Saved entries
::::

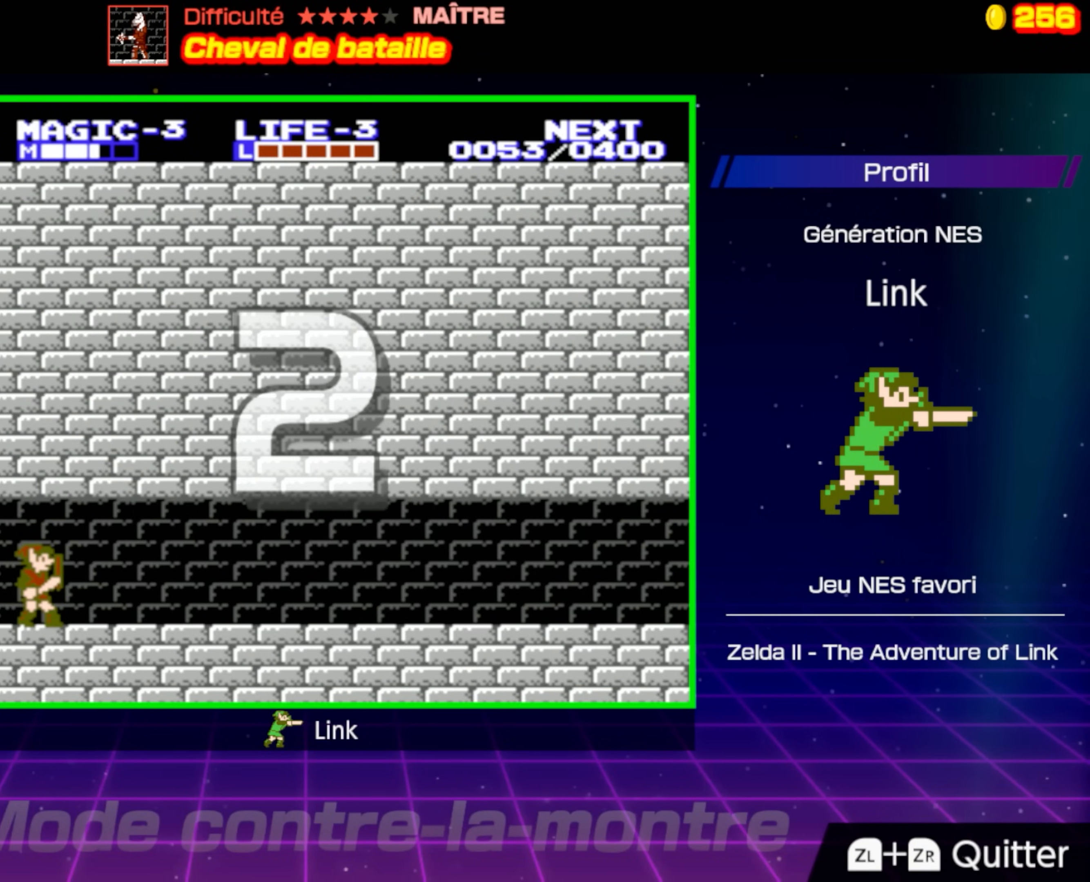
{"buttons": ["DPAD_RIGHT"], "events": []}
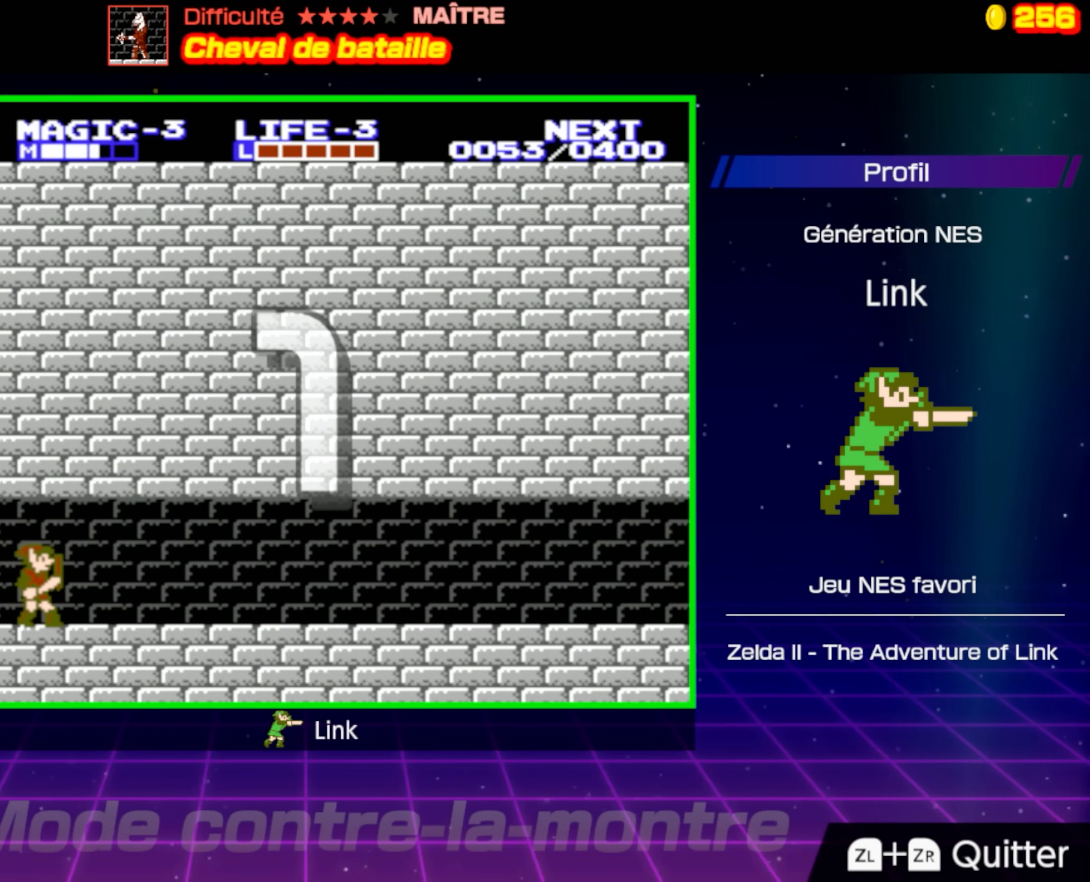
{"buttons": ["DPAD_RIGHT"], "events": []}
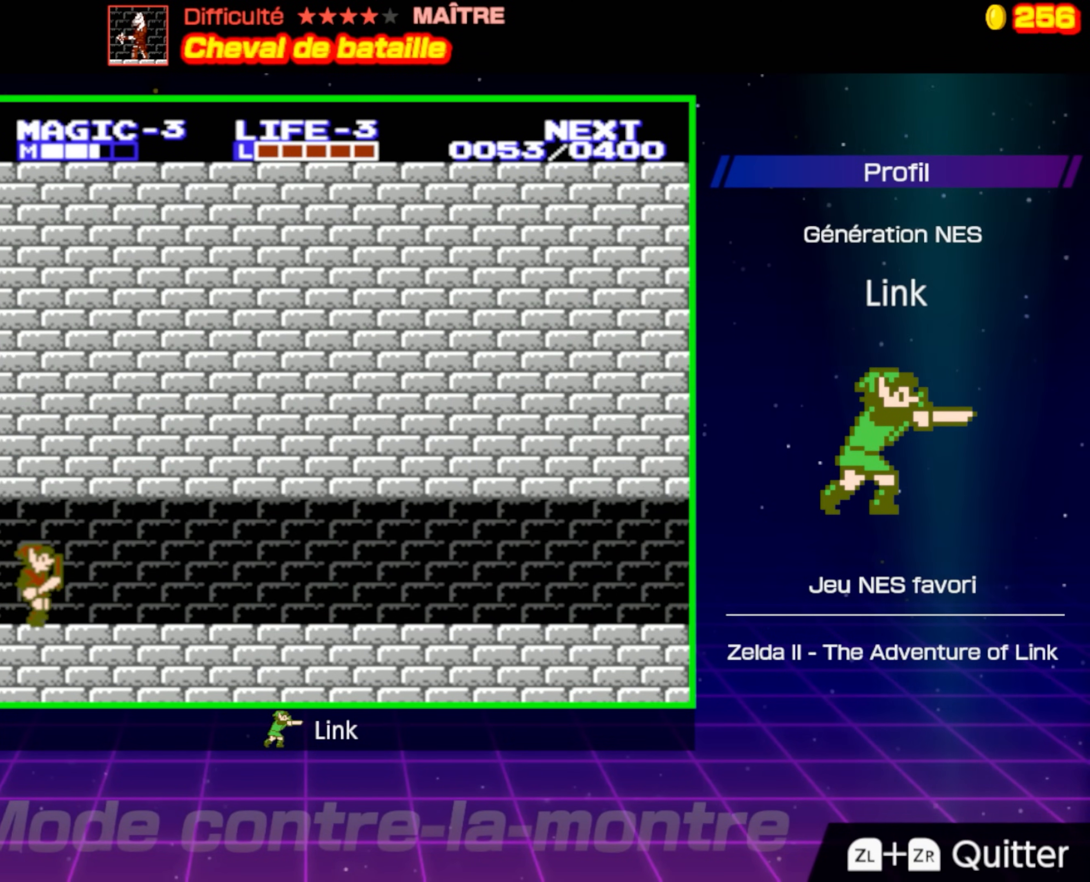
{"buttons": ["DPAD_RIGHT"], "events": []}
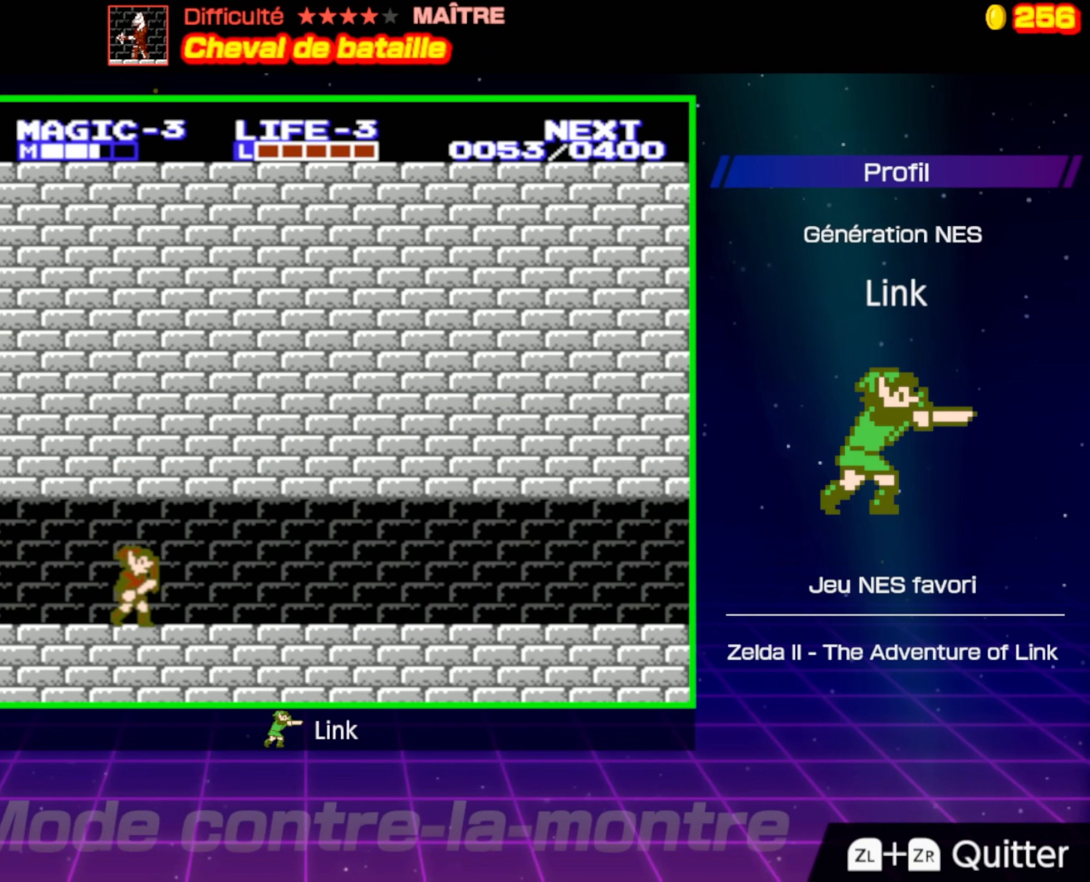
{"buttons": ["DPAD_RIGHT"], "events": []}
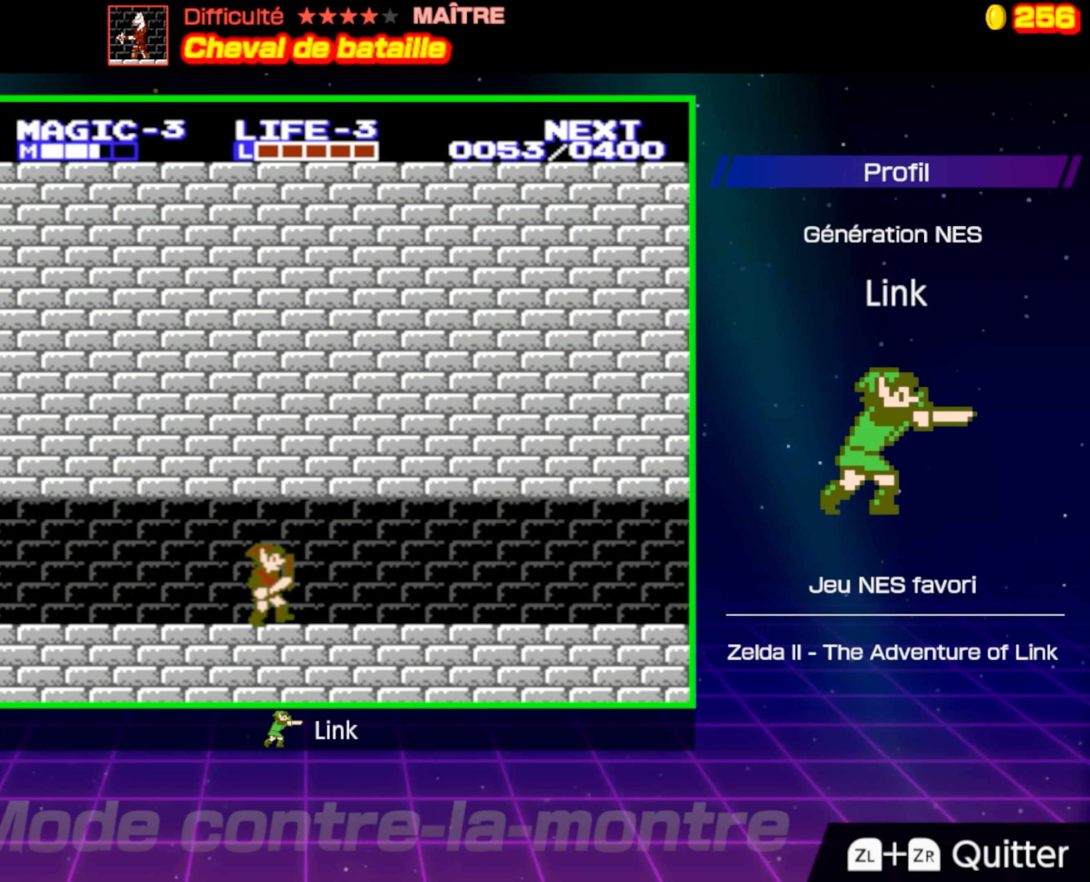
{"buttons": ["DPAD_RIGHT"], "events": []}
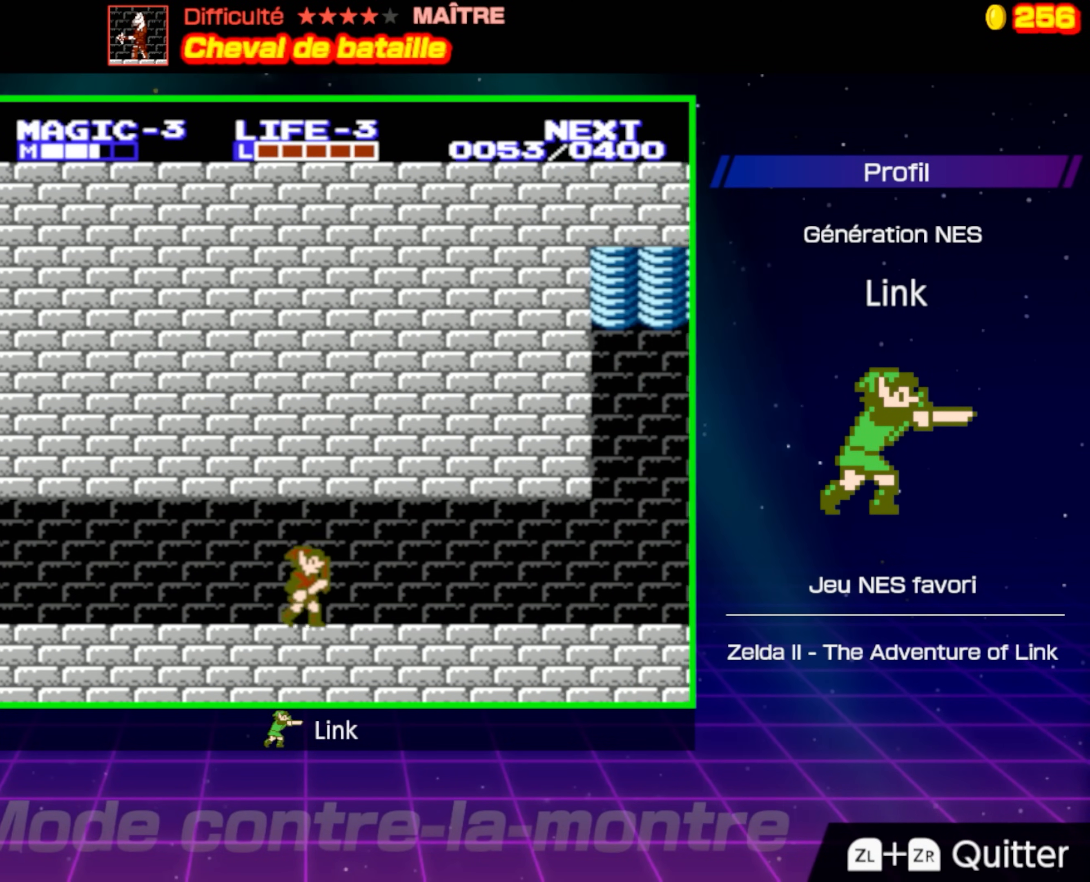
{"buttons": ["DPAD_RIGHT"], "events": []}
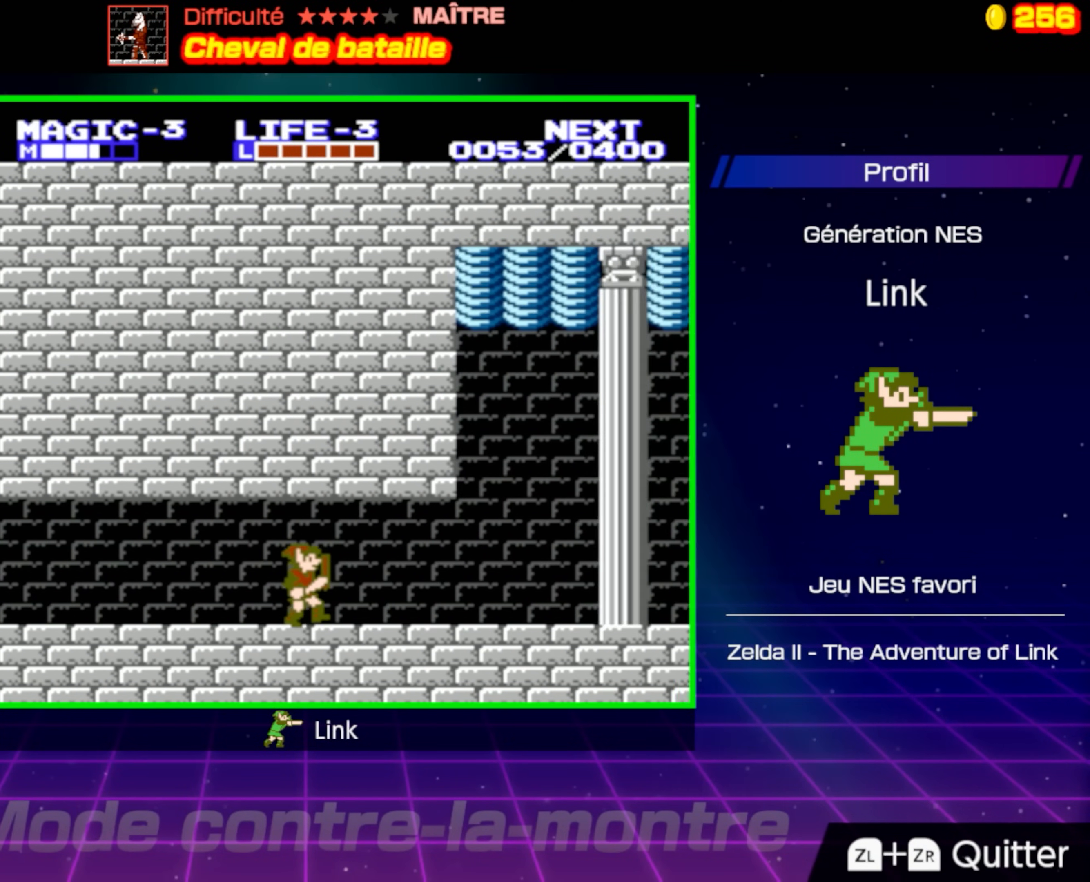
{"buttons": ["DPAD_RIGHT"], "events": []}
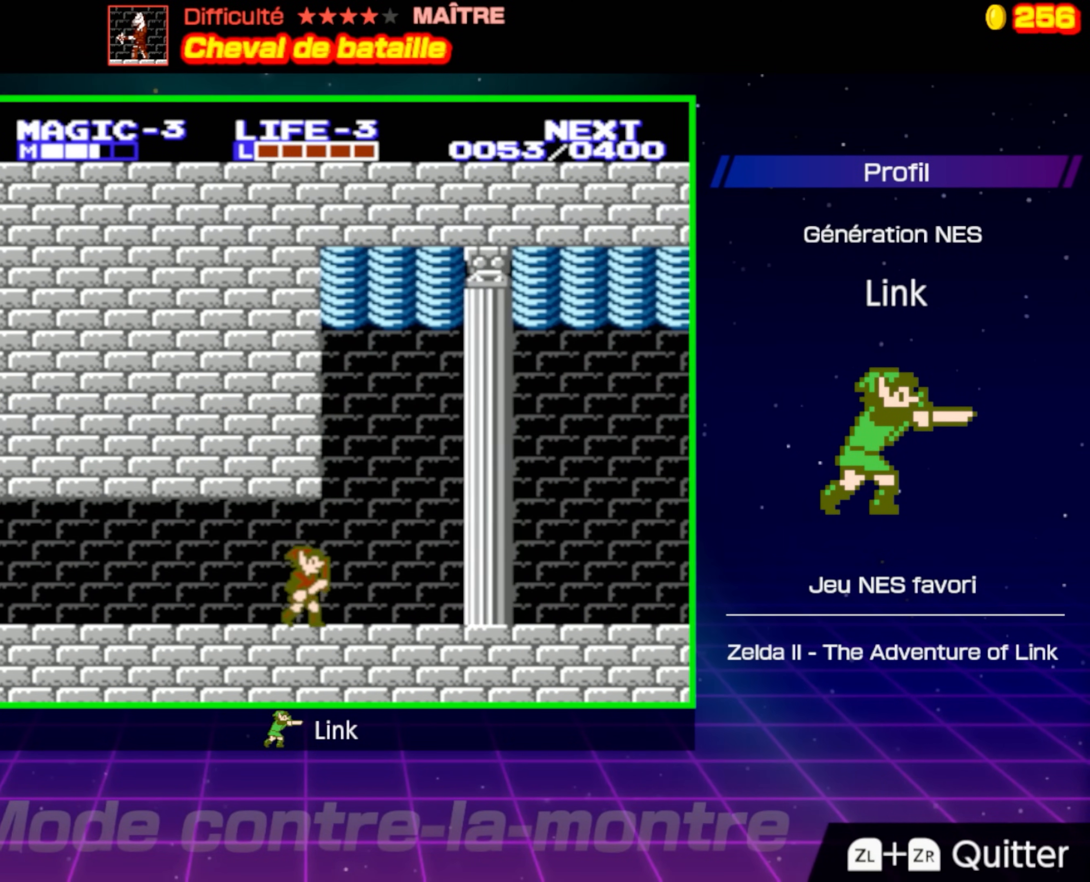
{"buttons": ["DPAD_RIGHT"], "events": []}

::::

ASSIGNED TASK: Omitting all pictures, reproduce the records above in their entirety.

RESULT OF THE TASK:
{"buttons": ["DPAD_RIGHT"], "events": []}
{"buttons": ["DPAD_RIGHT"], "events": []}
{"buttons": ["DPAD_RIGHT"], "events": []}
{"buttons": ["DPAD_RIGHT"], "events": []}
{"buttons": ["DPAD_RIGHT"], "events": []}
{"buttons": ["DPAD_RIGHT"], "events": []}
{"buttons": ["DPAD_RIGHT"], "events": []}
{"buttons": ["DPAD_RIGHT"], "events": []}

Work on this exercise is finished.